Document extract:
--- begin ---

Archive for July 23, 2008

Between Hornsby and Newcastle in NSW is an area known as the Central Coast. Smack dab in the middle is a town called Gosford, which passes for the local Big Smoke; I grew up around there. As far as scenery goes, it’s a lovely region – there’s gorgeous beaches, national parks, acres of bushland and a proliferation of Australian wildlife. It’s not exactly the country, but sometimes, we had lyrebirds in our garden, and every day we fed kookaburras and lorrikeets on our balcony. Fourty minutes north, there’s a backroad between Kangy Angy and Tuggerah – more well known now, since they built a Westfield at one end of it – where you drive through an overhanging canopy of green light, and where, if you roll down the window, you’ll hear bellbirds and whip-birds. It’s like passing through a Henry Kendall poem.

We lived on top of a very steep hill in a very small suburb which, unless you’d ever been there, you wouldn’t have heard of. It was originally named after a local poet, with a small bronze plaque to that effect planted firmly in the park by the bus stop. Halfway up our hill, the houses on one side stopped, giving way in the space of a few meters to national park and, just inside the treeline, a bush turkey mound. It was a fantastic place to explore, and, like explorers, my friends and I gave names to our favourite places: Swing Rock, Lookout Rock, Turtle Rock, Hideaway, Sand Cave, Water Cave and the Skateboard Ramp, which was a huge, smooth, concave-sloping wall of rock, with a ledge above and a drop below. Sometimes, we used Aboriginal names: we built a rope swing at Jabin Jabin, and a miniature Uluru in the midst of an ocean of ferns became Lyaleatea. We climbed trees, made cubby houses, went on laborious treks, fell down short cliffs and, once every year or so, borrowed parental gardening tools and spent a weekend hacking back the lantana from paths near the road.

--- end ---

To do:
A. In the piece about the Central Coast, which town sits in the middle of the region and passes for the local Big Smoke?
B. Pick up the piece about growing up on the Central Coast right after its final sentence and carry it on for a paragraph or two.
The rows that come next have no connection to the piece about the Central Coast.

Record extracts:

--- begin ---

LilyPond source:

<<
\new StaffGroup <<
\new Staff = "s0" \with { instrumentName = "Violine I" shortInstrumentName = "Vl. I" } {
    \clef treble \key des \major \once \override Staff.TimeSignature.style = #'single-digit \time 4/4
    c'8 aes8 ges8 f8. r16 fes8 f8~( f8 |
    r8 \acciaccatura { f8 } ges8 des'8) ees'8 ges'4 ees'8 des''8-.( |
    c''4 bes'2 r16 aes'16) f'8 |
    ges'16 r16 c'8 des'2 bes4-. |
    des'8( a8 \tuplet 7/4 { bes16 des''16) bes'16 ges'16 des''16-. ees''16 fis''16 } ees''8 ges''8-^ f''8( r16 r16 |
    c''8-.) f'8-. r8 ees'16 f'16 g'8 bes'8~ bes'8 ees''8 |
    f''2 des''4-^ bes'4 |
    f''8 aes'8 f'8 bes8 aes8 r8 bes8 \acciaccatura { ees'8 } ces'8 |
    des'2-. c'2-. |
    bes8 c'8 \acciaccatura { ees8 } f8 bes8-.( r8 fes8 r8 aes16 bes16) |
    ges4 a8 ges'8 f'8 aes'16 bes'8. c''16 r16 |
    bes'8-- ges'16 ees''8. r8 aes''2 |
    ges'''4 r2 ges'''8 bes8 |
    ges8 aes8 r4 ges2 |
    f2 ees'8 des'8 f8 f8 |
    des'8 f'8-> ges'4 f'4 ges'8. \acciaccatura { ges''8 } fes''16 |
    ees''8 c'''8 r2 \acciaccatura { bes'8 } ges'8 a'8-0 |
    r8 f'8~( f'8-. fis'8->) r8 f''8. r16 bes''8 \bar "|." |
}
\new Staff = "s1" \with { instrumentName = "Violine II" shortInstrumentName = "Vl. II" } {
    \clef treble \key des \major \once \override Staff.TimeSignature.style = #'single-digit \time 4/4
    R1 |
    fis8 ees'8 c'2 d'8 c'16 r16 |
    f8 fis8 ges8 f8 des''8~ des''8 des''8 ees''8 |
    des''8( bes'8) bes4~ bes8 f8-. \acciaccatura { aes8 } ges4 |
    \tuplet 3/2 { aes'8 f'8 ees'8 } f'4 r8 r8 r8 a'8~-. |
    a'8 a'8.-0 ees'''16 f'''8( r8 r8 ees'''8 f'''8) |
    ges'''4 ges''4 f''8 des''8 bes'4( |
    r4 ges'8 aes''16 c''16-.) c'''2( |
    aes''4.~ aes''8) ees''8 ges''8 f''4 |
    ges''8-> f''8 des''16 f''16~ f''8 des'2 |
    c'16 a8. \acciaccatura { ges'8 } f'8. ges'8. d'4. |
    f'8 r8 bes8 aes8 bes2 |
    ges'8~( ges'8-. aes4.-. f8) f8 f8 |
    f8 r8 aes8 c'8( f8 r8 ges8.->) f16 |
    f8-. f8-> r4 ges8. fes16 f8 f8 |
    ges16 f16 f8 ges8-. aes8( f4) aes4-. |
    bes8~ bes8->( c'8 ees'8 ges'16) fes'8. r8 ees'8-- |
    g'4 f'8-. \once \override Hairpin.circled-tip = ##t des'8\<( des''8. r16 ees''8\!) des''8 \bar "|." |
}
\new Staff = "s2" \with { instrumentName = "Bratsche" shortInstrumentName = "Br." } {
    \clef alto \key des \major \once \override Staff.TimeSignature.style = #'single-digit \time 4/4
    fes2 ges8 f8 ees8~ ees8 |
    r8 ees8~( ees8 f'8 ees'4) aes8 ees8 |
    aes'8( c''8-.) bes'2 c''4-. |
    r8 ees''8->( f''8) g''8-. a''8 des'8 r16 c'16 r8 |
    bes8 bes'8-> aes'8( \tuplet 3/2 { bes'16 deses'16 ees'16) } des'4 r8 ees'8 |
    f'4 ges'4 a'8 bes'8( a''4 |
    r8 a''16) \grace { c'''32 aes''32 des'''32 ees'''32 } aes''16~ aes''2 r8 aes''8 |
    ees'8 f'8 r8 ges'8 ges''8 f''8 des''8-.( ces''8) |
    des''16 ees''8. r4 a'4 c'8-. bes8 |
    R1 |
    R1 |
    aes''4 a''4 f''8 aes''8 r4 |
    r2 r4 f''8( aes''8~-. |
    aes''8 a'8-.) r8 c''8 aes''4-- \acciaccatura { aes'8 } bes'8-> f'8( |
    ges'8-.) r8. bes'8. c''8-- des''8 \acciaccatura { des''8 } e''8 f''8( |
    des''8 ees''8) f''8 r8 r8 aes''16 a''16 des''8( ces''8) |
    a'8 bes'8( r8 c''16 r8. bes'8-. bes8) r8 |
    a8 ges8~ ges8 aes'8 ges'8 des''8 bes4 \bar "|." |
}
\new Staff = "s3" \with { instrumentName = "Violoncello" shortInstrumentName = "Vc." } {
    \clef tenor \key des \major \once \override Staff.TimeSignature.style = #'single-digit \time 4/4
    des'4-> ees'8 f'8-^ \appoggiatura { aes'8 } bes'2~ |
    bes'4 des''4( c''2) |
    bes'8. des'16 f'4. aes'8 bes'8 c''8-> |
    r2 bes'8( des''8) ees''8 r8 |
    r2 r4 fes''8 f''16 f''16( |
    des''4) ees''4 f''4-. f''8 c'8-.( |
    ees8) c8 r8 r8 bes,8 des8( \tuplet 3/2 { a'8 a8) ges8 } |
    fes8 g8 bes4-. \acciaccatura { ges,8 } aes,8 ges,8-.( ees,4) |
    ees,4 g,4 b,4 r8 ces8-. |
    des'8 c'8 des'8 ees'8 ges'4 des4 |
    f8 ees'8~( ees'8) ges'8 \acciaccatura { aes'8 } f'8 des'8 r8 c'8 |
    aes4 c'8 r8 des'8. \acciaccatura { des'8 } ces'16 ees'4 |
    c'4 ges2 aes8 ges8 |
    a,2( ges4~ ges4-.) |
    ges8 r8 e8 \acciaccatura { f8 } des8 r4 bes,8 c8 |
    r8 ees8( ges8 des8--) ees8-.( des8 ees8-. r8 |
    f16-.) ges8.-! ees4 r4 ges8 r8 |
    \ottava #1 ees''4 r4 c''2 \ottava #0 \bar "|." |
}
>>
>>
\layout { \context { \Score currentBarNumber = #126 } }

--- end ---

Answers below:
A. Gosford.

B.
In fact, as a child, it was nothing but beautiful. Children aren’t prone to critiquing the familiar. Changes to the local landscape had washed over me in much the same way that new furniture did: I noticed when it turned up, blinked for a few days, and then carried on as though nothing had happened. There was no point of reference or comparison – I’d been to other places, but that’s not the same as living somewhere else. I spent three years at the local highschool before, in Year 10, a financial windfall let me transfer to a Sydney private school. It was, in many respects, a culture shock. I’d thought about the Coast before then, but now I had an external perspective. I read the newspaper. I looked things up. At the end of Year 10, I did work experience with the local Central Coast Express Advocate, travelling out to cover stories with the wickedly-cynical-and-observant woman who wrote the front page. And suddenly, things that had bothered me before began to make an awful kind of sense.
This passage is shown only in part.